## EXTRACTED TEXT:

[Start of section]

U00-L02-TurtleBotIsGo.md

template: ../media/TB4Template.pptx

Lesson Objectives

• Familiarize yourself with the TurtleBot 4
• Connect the TurtleBot 4 to your local WiFi.
• Update the TurtleBot 4
• Connect to the TurtleBot
• Run the teleop launch files.

The TurtleBot 4

• There are two variants of the TurtleBot 4.
• TODO: DIAGRAMS
• Turtle Bot 4 includes:
  • iRobot Create 3
  • RaspberryPi 4b - 4GB
  • OAK-D Pro
  • RPLidar
  • Circuit Board
• TurtleBot4 Lite
  • iRobot Create 3
  • RaspberryPi 4b - 4GB
  • RPLidar
  • OAK-D Lite

Setting Up Your TurtleBot -- Connect to WiFi

• Plug in dock, and place robot on dock to power it on.
• It will take a few minutes for the robot to boot.
• Using a Linux PC to connect to RPI in your WiFi settings:
  • SSID: Turtlebot4 Password: Turtlebot4
• SSH into robot from the same laptop: ssh ubuntu@10.42.0.1
  • Password: turtlebot4
• The TurtleBot comes with a preinstalled WiFi setup script.
• Call sudo wifi.sh -s "wifi_ssid" -p "wifi_password" -r REG_DOMAIN && sudo reboot
• REG_DOMAIN depends on your country, see this list.
• USA: US, Canada: CA, UK: GB, Germany: DE, Japan: JP3, Spain: ES.

Now Setup the Create3 Wifi

• TurtleBot has not one, but two computers on board and each of them needs to be connected to wifi.

[End of section]

## DATA RECORDS:

[Start of section]

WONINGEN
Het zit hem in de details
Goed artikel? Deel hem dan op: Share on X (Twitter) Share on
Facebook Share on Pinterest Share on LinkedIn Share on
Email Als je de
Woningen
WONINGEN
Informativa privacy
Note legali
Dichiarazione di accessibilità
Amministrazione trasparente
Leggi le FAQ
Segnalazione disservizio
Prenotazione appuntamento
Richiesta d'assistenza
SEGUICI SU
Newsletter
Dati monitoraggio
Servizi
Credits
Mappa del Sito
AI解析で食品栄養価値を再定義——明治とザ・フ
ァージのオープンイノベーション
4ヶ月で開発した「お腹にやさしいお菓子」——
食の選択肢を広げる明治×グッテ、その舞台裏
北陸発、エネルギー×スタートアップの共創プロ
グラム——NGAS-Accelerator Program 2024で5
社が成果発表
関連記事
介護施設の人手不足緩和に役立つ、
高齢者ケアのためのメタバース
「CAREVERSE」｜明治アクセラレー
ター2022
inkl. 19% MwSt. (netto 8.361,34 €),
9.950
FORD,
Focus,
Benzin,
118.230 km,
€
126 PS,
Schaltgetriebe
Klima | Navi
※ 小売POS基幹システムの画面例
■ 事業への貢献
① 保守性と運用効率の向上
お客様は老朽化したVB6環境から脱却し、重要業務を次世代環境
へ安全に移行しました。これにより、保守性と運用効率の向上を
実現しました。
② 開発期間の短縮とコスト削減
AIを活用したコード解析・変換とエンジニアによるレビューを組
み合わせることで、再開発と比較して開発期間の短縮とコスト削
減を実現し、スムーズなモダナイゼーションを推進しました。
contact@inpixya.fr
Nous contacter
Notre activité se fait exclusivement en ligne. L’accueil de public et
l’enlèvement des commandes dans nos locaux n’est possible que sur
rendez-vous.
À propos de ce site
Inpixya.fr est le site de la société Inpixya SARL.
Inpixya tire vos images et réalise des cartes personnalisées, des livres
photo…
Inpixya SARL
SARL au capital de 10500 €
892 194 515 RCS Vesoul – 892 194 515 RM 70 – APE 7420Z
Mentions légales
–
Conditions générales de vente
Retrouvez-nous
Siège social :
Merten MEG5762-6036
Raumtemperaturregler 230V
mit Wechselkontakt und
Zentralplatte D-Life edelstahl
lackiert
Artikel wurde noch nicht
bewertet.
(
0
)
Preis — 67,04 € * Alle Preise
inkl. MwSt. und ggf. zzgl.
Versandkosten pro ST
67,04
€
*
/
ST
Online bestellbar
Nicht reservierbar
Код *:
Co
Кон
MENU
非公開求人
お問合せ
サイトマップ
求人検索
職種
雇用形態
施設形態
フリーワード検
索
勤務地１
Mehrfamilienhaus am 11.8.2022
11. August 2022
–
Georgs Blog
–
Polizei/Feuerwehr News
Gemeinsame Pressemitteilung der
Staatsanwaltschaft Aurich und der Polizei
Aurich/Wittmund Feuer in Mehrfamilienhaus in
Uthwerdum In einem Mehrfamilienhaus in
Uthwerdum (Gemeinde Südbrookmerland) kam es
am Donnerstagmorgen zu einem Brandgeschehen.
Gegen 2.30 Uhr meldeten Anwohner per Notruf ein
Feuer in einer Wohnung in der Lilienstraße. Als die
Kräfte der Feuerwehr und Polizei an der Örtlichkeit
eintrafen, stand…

[End of section]
[Start of section]

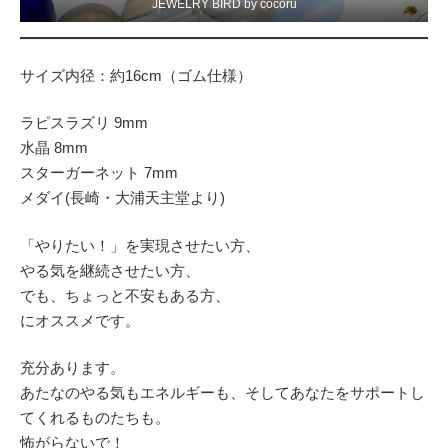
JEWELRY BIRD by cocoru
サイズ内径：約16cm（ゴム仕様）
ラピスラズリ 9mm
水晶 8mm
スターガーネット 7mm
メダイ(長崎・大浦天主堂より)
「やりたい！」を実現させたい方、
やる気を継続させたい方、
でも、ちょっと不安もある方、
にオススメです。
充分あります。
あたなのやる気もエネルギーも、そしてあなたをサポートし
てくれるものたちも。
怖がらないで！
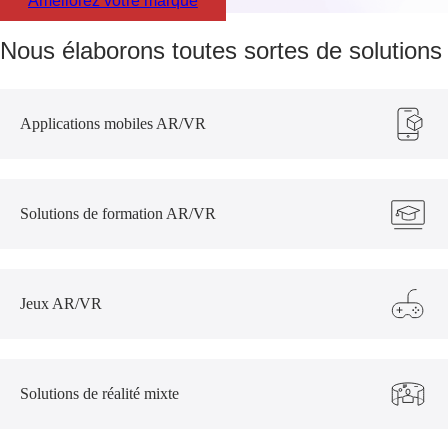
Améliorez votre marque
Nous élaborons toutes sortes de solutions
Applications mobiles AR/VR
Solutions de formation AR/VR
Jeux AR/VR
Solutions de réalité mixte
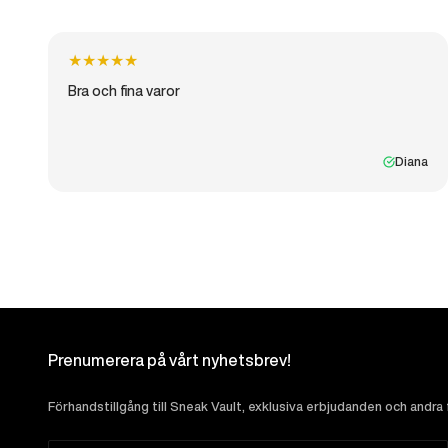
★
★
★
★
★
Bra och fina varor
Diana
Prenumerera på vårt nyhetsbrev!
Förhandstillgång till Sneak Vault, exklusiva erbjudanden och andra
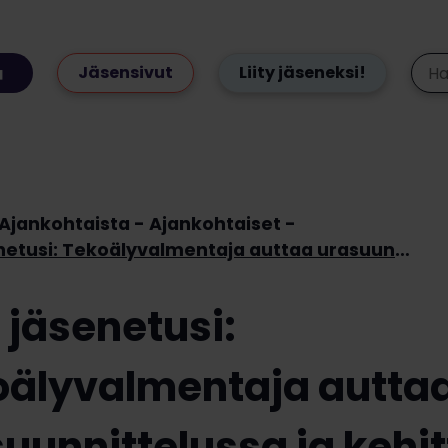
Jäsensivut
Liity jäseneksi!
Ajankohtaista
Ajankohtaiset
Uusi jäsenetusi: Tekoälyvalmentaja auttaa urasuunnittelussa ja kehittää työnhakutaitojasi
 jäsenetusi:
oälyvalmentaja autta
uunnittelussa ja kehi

[End of section]
[Start of section]

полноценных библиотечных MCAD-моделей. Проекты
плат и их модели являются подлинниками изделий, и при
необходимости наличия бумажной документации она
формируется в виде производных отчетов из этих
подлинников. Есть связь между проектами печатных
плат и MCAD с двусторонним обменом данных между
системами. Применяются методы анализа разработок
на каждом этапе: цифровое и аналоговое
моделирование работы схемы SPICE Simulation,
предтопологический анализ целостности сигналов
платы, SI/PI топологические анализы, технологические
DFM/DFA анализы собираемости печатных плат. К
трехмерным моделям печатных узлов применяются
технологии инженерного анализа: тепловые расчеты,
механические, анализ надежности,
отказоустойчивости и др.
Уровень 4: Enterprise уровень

[End of section]

## WORK TO COMPLETE:
• 1. In the TurtleBot 4 lesson, which camera comes with the TurtleBot4 Lite?
• 2. Copy out the part of the records that opens with the line containing "полноценных библиотечных MCAD-моделей." and closes with the line containing "предтопологический анализ целостности", keeping each line the same.

## OUTPUTS BY TASK:
• 1. The OAK-D Lite.

• 2.
полноценных библиотечных MCAD-моделей. Проекты
плат и их модели являются подлинниками изделий, и при
необходимости наличия бумажной документации она
формируется в виде производных отчетов из этих
подлинников. Есть связь между проектами печатных
плат и MCAD с двусторонним обменом данных между
системами. Применяются методы анализа разработок
на каждом этапе: цифровое и аналоговое
моделирование работы схемы SPICE Simulation,
предтопологический анализ целостности сигналов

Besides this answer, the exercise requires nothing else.